The precise reason for using b-tree(-ish) data structures in databases and search engines like Lucene is precisely those two issues: to enable set and range retrievals. Have you published any follow-up of your work that extends the algorithms presented to cope with these two issues?

Last I checked, Lucene doesn't use B-trees. It uses a variation on skip lists to implement efficient inverted indices.

As I understand it, its performance comes from a column-store-like approach where large document lists can be efficiently intersected. Lucene also uses a LSM-style approach when writing index files; instead of updating a single large index in place, it incrementally appends to new partial index files, and to execute a query it queries every partial index and merges the results. (These partial index files are then incrementally merged in the background to reduce the number of files that need to be aggregated at query time.)

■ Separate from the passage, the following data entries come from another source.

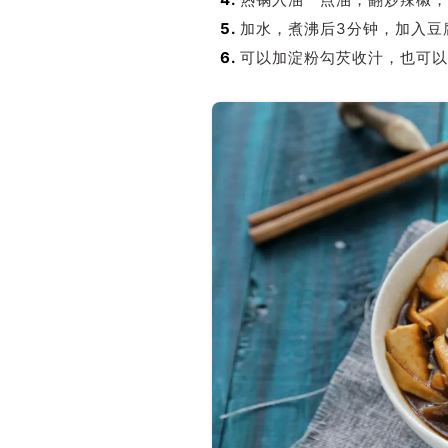
5.
加水，煮沸后3分钟，加入豆
6.
可以加淀粉勾芡收汁，也可以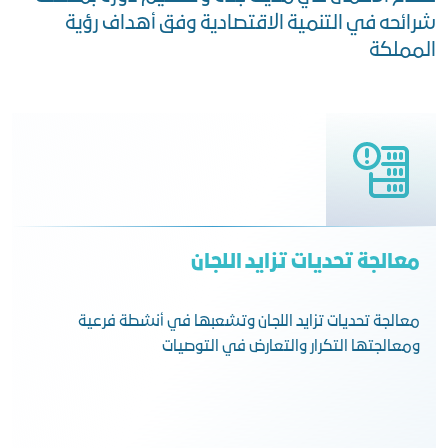
شرائحه في التنمية الاقتصادية وفق أهداف رؤية
المملكة
معالجة تحديات تزايد اللجان
معالجة تحديات تزايد اللجان وتشعبها في أنشطة فرعية
ومعالجتها التكرار والتعارض في التوصيات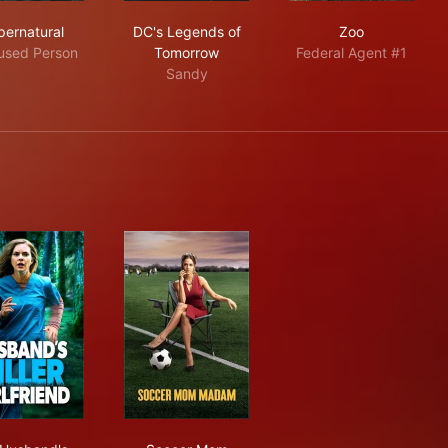
Supernatural
DC's Legends of Tomorrow
Zoo
pernatural
DC's Legends of
Zoo
used Person
Tomorrow
Federal Agent #1
Sandy
nd
My Husband's Killer Girlfriend
Soccer Mom Madam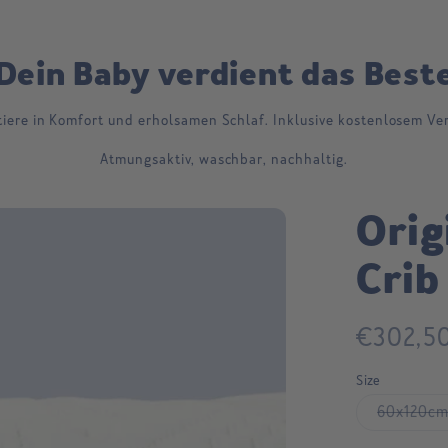
Dein Baby verdient das Best
tiere in Komfort und erholsamen Schlaf. Inklusive kostenlosem Ve
Atmungsaktiv, waschbar, nachhaltig.
Orig
Crib
Regular
€302,5
price
Size
60x120c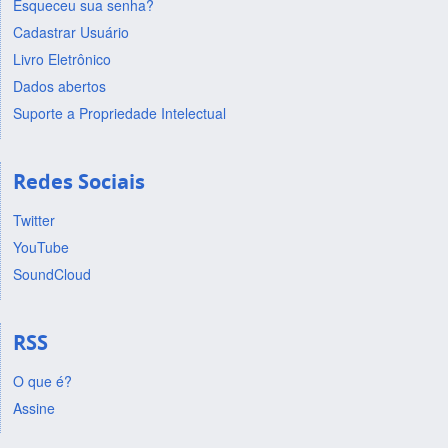
Esqueceu sua senha?
Cadastrar Usuário
Livro Eletrônico
Dados abertos
Suporte a Propriedade Intelectual
Redes Sociais
Twitter
YouTube
SoundCloud
RSS
O que é?
Assine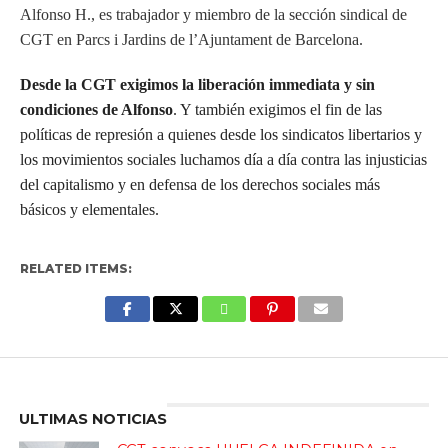
Alfonso H., es trabajador y miembro de la sección sindical de
CGT en Parcs i Jardins de l’Ajuntament de Barcelona.
Desde la CGT exigimos la liberación immediata y sin
condiciones de Alfonso
. Y también exigimos el fin de las
políticas de represión a quienes desde los sindicatos libertarios y
los movimientos sociales luchamos día a día contra las injusticias
del capitalismo y en defensa de los derechos sociales más
básicos y elementales.
RELATED ITEMS:
Enter ad code here
ULTIMAS NOTICIAS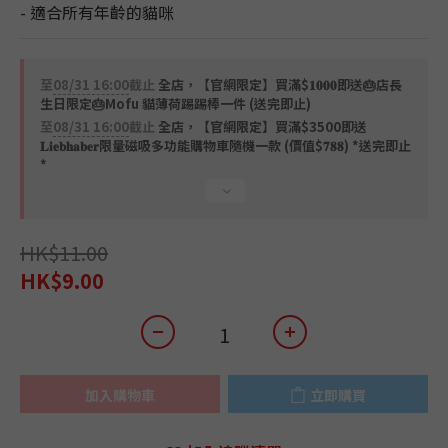
- 適合所有年齡的貓咪
至
08/31 16:00
截止
全店，【官網限定】買滿$𝟏𝟎𝟎𝟎即送🎂店長
生日限定🎂Mofu 貓薄荷踢踢棒一件 (送完即止)
至
08/31 16:00
截止
全店，【官網限定】買滿$3500即送
𝐋𝐢𝐞𝐛𝐡𝐚𝐛𝐞𝐫限量磁吸多功能購物車隨機一款 (價值$𝟕𝟖𝟖) *送完即止
*
HK$11.00
HK$9.00
加入購物車
立即購買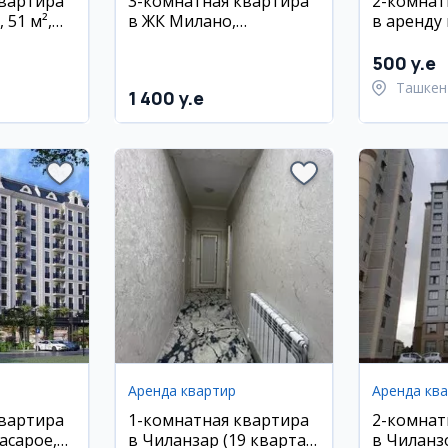
квартира
3-комнатная квартира
2-комнат
 51 м²,
в ЖК Милано,
в аренду 
Яккасарой, 106 м²
м², 4/4 э
500 y.e
Ташкен
1 400 y.e
район
Аренда квартир
Аренда кв
квартира
1-комнатная квартира
2-комнат
асарое,
в Чиланзар (19 квартал)
в Чиланзо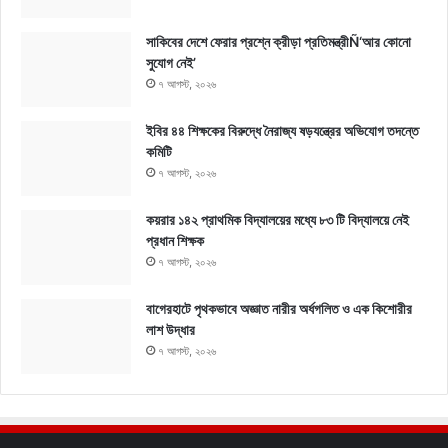
সাকিবের দেশে ফেরার প্রশ্নে ক্রীড়া প্রতিমন্ত্রীÑ‘আর কোনো
সুযোগ নেই’
৭ আগস্ট, ২০২৬
ইবির ৪৪ শিক্ষকের বিরুদ্ধে নৈরাজ্য ষড়যন্ত্রের অভিযোগ তদন্তে
কমিটি
৭ আগস্ট, ২০২৬
কয়রার ১৪২ প্রাথমিক বিদ্যালয়ের মধ্যে ৮৩ টি বিদ্যালয়ে নেই
প্রধান শিক্ষক
৭ আগস্ট, ২০২৬
বাগেরহাটে পৃথকভাবে অজ্ঞাত নারীর অর্ধগলিত ও এক কিশোরীর
লাশ উদ্ধার
৭ আগস্ট, ২০২৬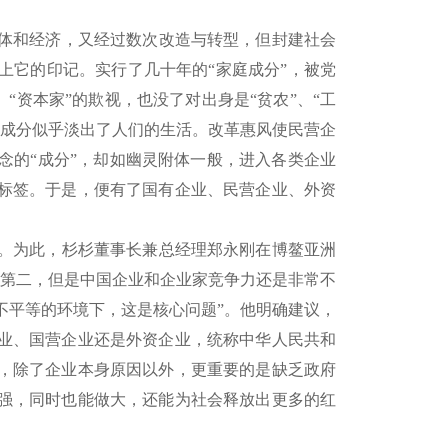
体和经济，又经过数次改造与转型，但封建社会
上它的印记。实行了几十年的“家庭成分”，被党
“资本家”的欺视，也没了对出身是“贫农”、“工
治成分似乎淡出了人们的生活。改革惠风使民营企
念的“成分”，却如幽灵附体一般，进入各类企业
标签。于是，便有了国有企业、民营企业、外资
。为此，杉杉董事长兼总经理郑永刚在博鳌亚洲
界第二，但是中国企业和企业家竞争力还是非常不
不平等的环境下，这是核心问题”。他明确建议，
企业、国营企业还是外资企业，统称中华人民共和
，除了企业本身原因以外，更重要的是缺乏政府
强，同时也能做大，还能为社会释放出更多的红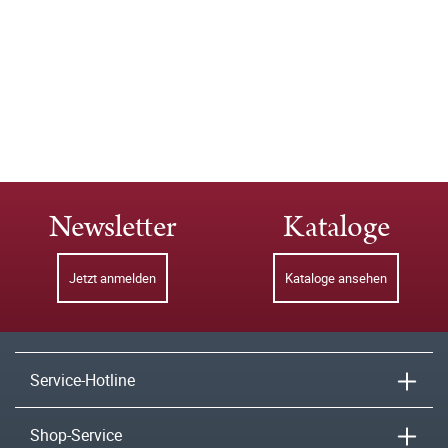
Newsletter
Kataloge
Jetzt anmelden
Kataloge ansehen
Service-Hotline
Shop-Service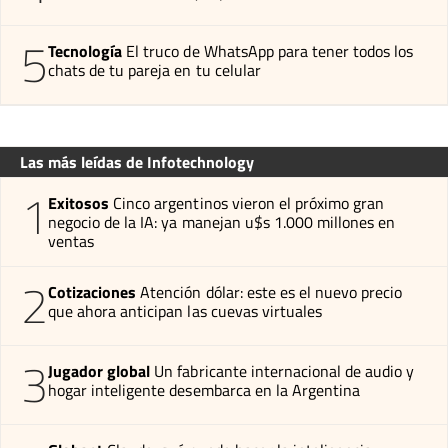
5
Tecnología
El truco de WhatsApp para tener todos los
chats de tu pareja en tu celular
Las más leídas de Infotechnology
1
Exitosos
Cinco argentinos vieron el próximo gran
negocio de la IA: ya manejan u$s 1.000 millones en
ventas
2
Cotizaciones
Atención dólar: este es el nuevo precio
que ahora anticipan las cuevas virtuales
3
Jugador global
Un fabricante internacional de audio y
hogar inteligente desembarca en la Argentina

Lucene is slower than an RDBMS on narrowly targeted queries where an RDBMS can use a B-tree, but is more efficient when a query matches many documents because its index data structures are more efficient than a classical "sequential scan" across row pages.

Not sure I understand your reply - which of it explains how NitroGen (i.e. the indexing algorithm described in the linked paper) has evolved?

I was responding to the assertion that Lucene uses B-trees: "The precise reason for using b-tree(-ish) data structures in databases and search engines like Lucene is..."

Oh, that's why I had mentioned tree-ish structures, sort of referring to skip-lists & friends on a broad level. Sorry for the misleading expression. Rather, I'm interested if any ranged/set retrieval approach can be found that scales better than log n. (n.b. ranged, so LSH doesn't count either ;-))

My question: why did your advisor stop updating his fantastic youtube channel[1]? I'm a huge fan of his ability to communicate the concepts.

[1] https://www.youtube.com/channel/UCC9zrtAkl6yY4dpcnWrCHjA

Have you encountered anything else since the paper was published that is worth mentioning?

What tool did you use to create diagrams? They look nice.